Provided records Start Marker

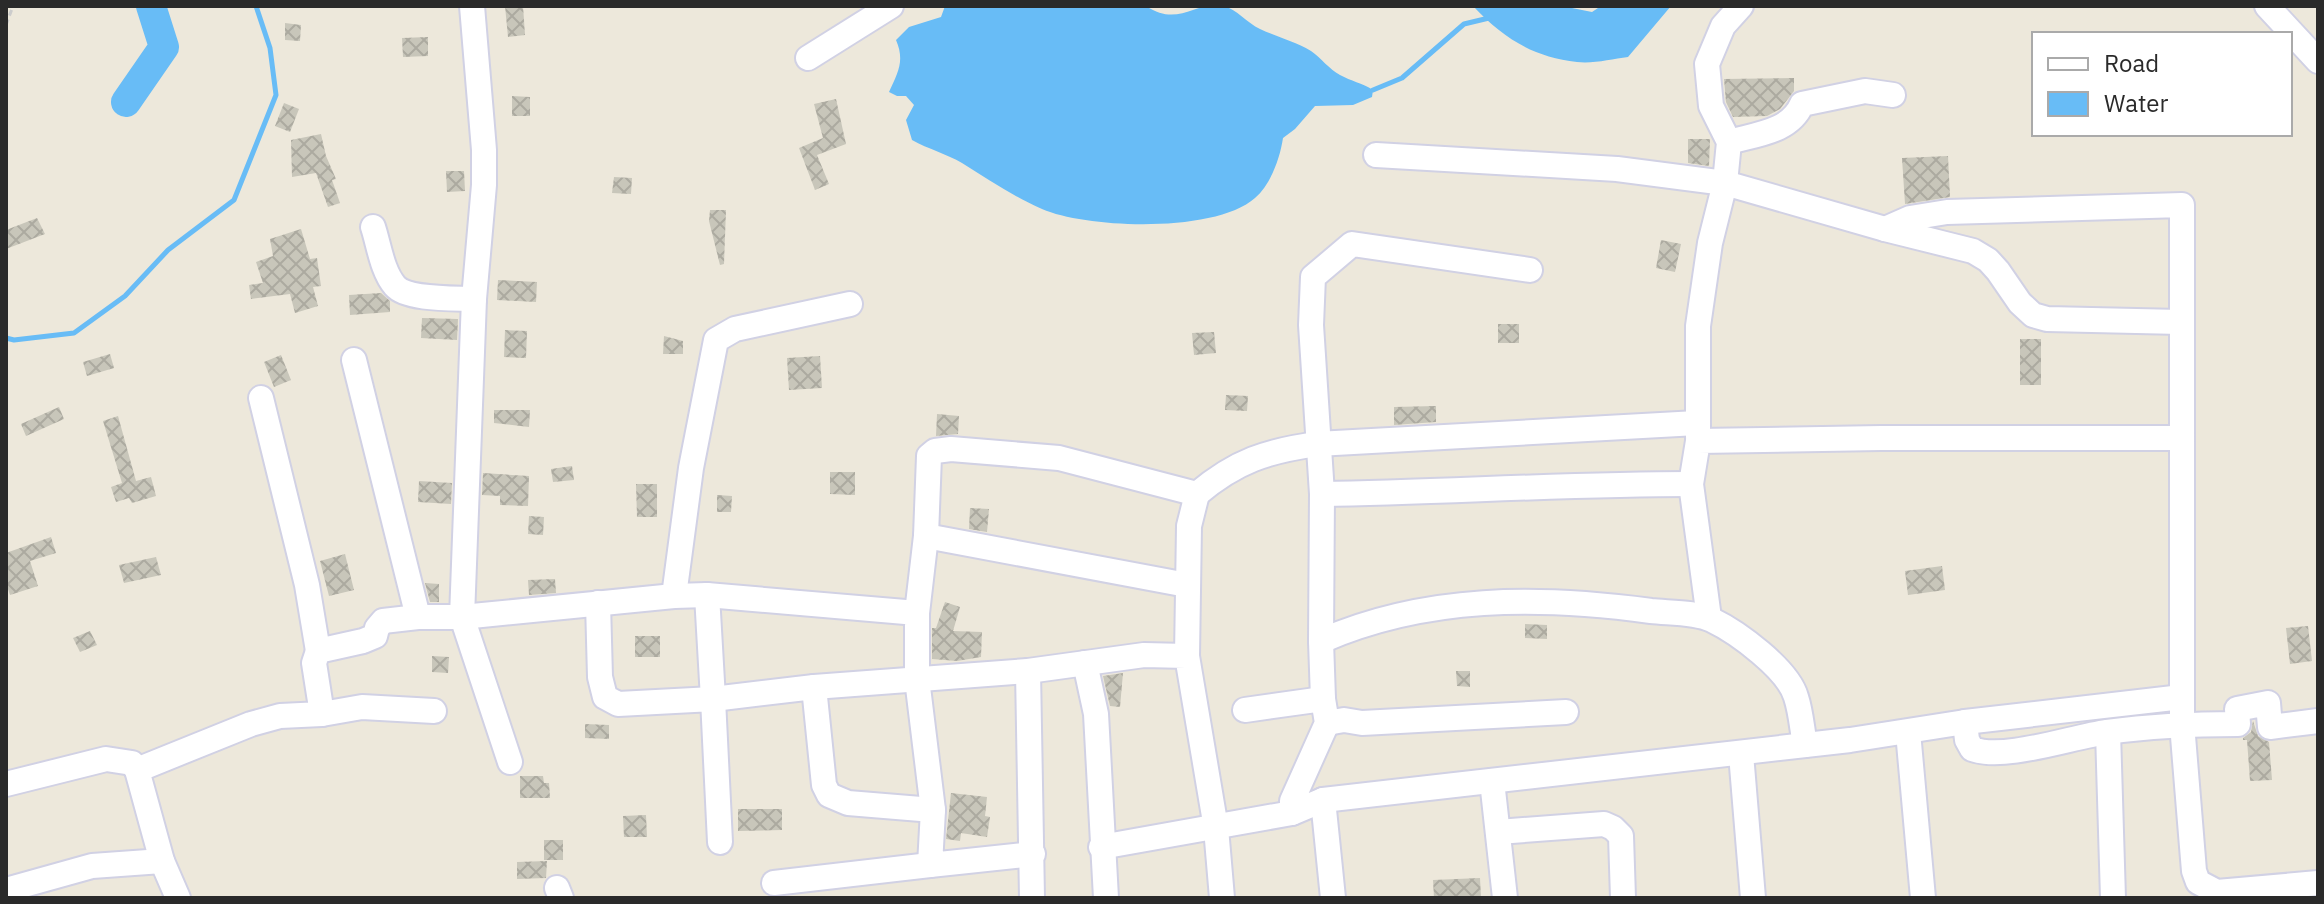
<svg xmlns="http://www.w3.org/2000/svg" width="2324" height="904" viewBox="0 0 2324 904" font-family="'IBM Plex Sans',sans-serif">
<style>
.water{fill:#68bcf6}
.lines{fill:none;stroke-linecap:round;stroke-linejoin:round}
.stream{stroke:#68bcf6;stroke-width:5}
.river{stroke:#68bcf6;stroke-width:30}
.building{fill:url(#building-cross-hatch)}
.minor-casing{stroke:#d1d1e4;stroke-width:28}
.path{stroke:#ccc;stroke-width:3;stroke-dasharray:6 4;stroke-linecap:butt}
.minor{stroke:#fff;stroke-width:24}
</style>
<defs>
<pattern id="building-cross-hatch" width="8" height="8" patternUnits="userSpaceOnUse" patternTransform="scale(2)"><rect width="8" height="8" fill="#c8c6ba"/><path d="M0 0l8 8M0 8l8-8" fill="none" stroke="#acaaa0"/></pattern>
</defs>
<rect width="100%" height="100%" fill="#ede8db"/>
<g class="water">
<path d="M945 6H1146C1179 28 1195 0 1223 6 1237 9 1247 23 1260 29 1277 37 1294 41 1311 51 1321 58 1329 69 1340 75 1351 81 1362 83 1373 90L1372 97 1353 105 1315 106 1295 129 1283 138C1280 158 1271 184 1255 198 1216 233 1088 229 1042 209 1014 197 988 179 962 163 947 154 928 149 912 140L906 120 914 105 906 96H897L889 92C898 72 905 61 896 40L909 27 941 17Z"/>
<path d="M1473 6H1562L1592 12 1601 6H1671L1628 57C1612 59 1593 64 1577 62 1533 57 1503 38 1473 6Z"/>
</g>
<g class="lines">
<g class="stream">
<polyline points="1373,90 1402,78 1464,24 1489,18"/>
<polyline points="6,338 14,340 74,333 125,296 168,250 234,200 276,95 270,48 256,6"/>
</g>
<polyline class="river" points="126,102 164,47 151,6"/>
</g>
<g class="building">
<polygon points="505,6 523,6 525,35 508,37"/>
<polygon points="285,23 301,25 300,41 285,40"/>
<polygon points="428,37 428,56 403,57 402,38"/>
<polygon points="1794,78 1794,91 1780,109 1767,116 1733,117 1726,102 1724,79"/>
<polygon points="512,96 530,97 530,116 512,116"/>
<polygon points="836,99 846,144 817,155 829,184 815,190 799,148 823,138 814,104"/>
<polygon points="284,103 299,109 290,132 275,126"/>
<polygon points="321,134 326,156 336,179 332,180 340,203 328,207 316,173 292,177 291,140"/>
<polygon points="1688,139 1710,139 1709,166 1688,163"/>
<polygon points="1948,156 1950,197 1905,204 1902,158"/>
<polygon points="446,171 464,171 465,191 447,192"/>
<polygon points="614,177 632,178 631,194 612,193"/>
<polygon points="710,210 726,210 724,264 720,265 709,221"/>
<polygon points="37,218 45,234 6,249 6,230"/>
<polygon points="301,229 310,259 317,258 321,286 313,287 318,306 295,313 290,294 251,299 249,285 263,283 256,262 273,256 270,239"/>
<polygon points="1661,240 1681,244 1675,272 1656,268"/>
<polygon points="498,280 537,282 536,302 497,300"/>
<polygon points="381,293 390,301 390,312 350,315 349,295"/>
<polygon points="422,318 458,319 457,340 421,338"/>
<rect x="1498" y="324" width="21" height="19"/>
<polygon points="505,330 527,331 526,358 504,357"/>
<polygon points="1214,332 1216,353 1194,355 1192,333"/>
<polygon points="664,336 683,341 683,354 663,354"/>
<rect x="2020" y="339" width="21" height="46"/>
<polygon points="110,354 114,368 87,376 83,362"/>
<polygon points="281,355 291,380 274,387 264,362"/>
<polygon points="820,356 822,388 789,390 787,358"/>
<polygon points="1226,395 1248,396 1247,411 1225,410"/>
<polygon points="1436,406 1436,422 1394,425 1394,407"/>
<polygon points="59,407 64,419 26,436 21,424"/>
<polygon points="494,410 530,410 529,427 494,423"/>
<polygon points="937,414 959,416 958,434 936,436"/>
<polygon points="118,416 136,481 151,477 156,496 132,503 129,498 116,502 111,487 122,483 103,421"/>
<polygon points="572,466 574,480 553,482 551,469"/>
<polygon points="830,472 855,472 855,495 830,494"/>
<polygon points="483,473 529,476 528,506 500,505 500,496 482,495"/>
<polygon points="419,481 452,483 451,504 418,502"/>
<polygon points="636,484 657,484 657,517 637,517"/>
<polygon points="717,495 732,496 731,512 717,512"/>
<polygon points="970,508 989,509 987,532 969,529"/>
<polygon points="529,516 544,517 543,535 528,534"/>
<polygon points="51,537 56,553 30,561 38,586 10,595 6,583 6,553"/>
<polygon points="345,554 354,590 329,596 320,561"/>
<polygon points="156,557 161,575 124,583 119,565"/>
<polygon points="1942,566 1945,590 1908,595 1905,571"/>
<polygon points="555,579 556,593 529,595 528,580"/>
<polygon points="425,583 439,584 439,602 430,602"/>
<polygon points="945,602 960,607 953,631 982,632 981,657 957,661 932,659 932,628 936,628"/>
<polygon points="1525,624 1547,625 1547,639 1525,638"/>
<polygon points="2308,626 2312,661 2290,664 2286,628"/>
<polygon points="90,631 97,645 80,652 73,638"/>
<rect x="635" y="636" width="25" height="21"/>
<polygon points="432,656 449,657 448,673 432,672"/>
<polygon points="1456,671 1470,671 1470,687 1457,686"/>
<polygon points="1123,673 1120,707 1110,706 1103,676"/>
<polygon points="2253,721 2258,736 2269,742 2272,780 2250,781 2247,740 2243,740 2243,738 2251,732"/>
<polygon points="585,724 609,725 609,739 585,738"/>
<polygon points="520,776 543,776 544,783 549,783 550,798 520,798"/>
<polygon points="951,793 987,797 985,816 990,817 987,837 961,833 960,841 946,839"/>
<polygon points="738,809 782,809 782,830 738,831"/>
<polygon points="646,815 647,837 624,837 623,816"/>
<rect x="544" y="840" width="19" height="20"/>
<polygon points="547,861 546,878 517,879 517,862"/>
<polygon points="1480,878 1481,898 1434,898 1433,880"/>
</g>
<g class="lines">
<g class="minor-casing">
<g id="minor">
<polyline points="472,6 484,150 484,185 474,299 462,617 510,762"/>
<polyline points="2267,6 2318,61"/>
<polyline points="808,58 891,6"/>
<path d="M1729 142C1757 134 1790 132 1802 104L1865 91 1893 95"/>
<polyline points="1376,155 1617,169 1725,183 1885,229 1973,251 1988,260 1998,271 2020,303 2033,315 2047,319 2181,322"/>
<path d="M373 227C379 245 382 271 395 286 407 300 455 298 474 299"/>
<polyline points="1885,229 1910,218 1947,212 2182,205 2182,724 2194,871 2198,882 2217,892 2318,883"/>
<polyline points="354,360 418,617"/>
<polyline points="261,398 307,585 318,651"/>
<polyline points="1698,437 1698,326 1710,243 1725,183 1729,142 1711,106 1707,64 1723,26 1741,6"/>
<path d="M1322 494C1445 492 1568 484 1691 484"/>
<polyline points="926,536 1187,585"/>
<polyline points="707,595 713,699 814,687 824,785 829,795 848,803 933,810"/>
<polyline points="674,596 691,468 716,340 735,329 850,304"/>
<polyline points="598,603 600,677 605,697 618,704 713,699 720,842"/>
<path d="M917 613 926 536 929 456 935 451 951 449 1059 458 1197 494C1236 461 1267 451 1317 444L1697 423"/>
<polyline points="1709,618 1691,484 1698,441 1881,438 2181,438"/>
<path d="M1321 641C1426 595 1539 596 1651 611 1669 613 1696 612 1712 620 1737 632 1788 669 1796 697 1801 712 1802 729 1805 745"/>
<polyline points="1187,656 1189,526 1197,494"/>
<polyline points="1085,663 1096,714 1106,898"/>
<polyline points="1028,671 1032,898"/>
<polyline points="814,687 1028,671 1144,655 1187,656 1216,828 1222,898"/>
<polyline points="1245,710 1323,699"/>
<polyline points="322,714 362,707 434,711"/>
<polyline points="1965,722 2182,697"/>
<polyline points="1327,723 1344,720 1362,723 1566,712"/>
<polyline points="1908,732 1923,898"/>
<polyline points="2108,732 2113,898"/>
<polyline points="1741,754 1753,898"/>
<polyline points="1492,781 1505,898"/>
<polyline points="6,784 106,759 132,763 137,770"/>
<polyline points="1323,800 1292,813 1292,801 1327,723 1323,699 1321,641 1322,494 1311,325 1313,277 1352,244 1530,270"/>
<polyline points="1498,832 1604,824 1613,828 1621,836 1623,898"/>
<polyline points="1101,847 1292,813"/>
<polyline points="774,883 930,865"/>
<polyline points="557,888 561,898"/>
<polyline points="6,890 92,866 162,861"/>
<polyline points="178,898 162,861 137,770 251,724 280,716 322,714 314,663 318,651 363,641 375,636 377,628 383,621 418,617 462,617 674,596 707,595 917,613 917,679 933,810 930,865 1033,854"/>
<path d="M1333 898 1323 800 1850 740 1965 722 1967 740 1972 749C2004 761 2071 737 2107 732 2151 726 2194 724 2238 724L2237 709 2268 703 2270 727 2318 721"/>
</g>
</g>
<polyline class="path" points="6,25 13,6"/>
<use href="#minor" class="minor"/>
</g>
<rect width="2324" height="904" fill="none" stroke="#2a2a2a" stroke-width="16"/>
<rect x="2032" y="32" width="260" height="104" fill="#ffffff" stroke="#aaaaaa" stroke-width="2"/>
<rect x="2048" y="58" width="40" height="12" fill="#ffffff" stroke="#aaaaaa" stroke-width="2"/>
<text x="2104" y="72" font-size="24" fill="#2a2a2a">Road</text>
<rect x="2048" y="92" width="40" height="24" fill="#68bcf6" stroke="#aaaaaa" stroke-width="2"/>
<text x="2104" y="112" font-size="24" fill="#2a2a2a">Water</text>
</svg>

Provided records End Marker

Task brief:
Pull out all lines in the data above that include "linecap".

Answer to the problem:
.lines{fill:none;stroke-linecap:round;stroke-linejoin:round}
.path{stroke:#ccc;stroke-width:3;stroke-dasharray:6 4;stroke-linecap:butt}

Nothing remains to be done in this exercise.